What to work on → Reproduce the entries shown below only from the line with "défie parfois notre" down to the line with "indépendamment de la distance", keeping both end lines and copying each one exactly.

Items from a data source →

----------

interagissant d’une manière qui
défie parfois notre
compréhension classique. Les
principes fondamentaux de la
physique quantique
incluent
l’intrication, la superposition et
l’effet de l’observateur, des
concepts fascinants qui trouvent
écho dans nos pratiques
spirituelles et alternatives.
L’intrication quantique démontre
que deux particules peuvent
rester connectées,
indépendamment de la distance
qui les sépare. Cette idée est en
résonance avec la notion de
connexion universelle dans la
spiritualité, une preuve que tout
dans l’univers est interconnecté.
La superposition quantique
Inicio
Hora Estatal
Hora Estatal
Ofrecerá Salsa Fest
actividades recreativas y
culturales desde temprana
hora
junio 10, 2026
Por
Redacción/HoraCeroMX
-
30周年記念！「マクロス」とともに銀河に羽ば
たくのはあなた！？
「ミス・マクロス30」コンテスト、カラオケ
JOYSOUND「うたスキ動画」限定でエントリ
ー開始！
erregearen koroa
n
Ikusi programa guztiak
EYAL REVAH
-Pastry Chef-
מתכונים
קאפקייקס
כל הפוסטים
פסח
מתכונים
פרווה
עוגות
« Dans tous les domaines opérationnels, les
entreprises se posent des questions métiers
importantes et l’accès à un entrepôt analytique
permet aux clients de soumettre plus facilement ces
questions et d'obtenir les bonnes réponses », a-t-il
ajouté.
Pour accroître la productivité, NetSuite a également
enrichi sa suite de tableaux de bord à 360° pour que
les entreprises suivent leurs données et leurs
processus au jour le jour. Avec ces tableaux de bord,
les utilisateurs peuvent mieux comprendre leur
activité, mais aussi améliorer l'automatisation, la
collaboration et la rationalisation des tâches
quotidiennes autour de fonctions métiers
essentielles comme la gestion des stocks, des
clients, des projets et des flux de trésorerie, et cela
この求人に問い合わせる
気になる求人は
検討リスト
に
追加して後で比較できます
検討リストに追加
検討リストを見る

----------

Written response →
défie parfois notre
compréhension classique. Les
principes fondamentaux de la
physique quantique
incluent
l’intrication, la superposition et
l’effet de l’observateur, des
concepts fascinants qui trouvent
écho dans nos pratiques
spirituelles et alternatives.
L’intrication quantique démontre
que deux particules peuvent
rester connectées,
indépendamment de la distance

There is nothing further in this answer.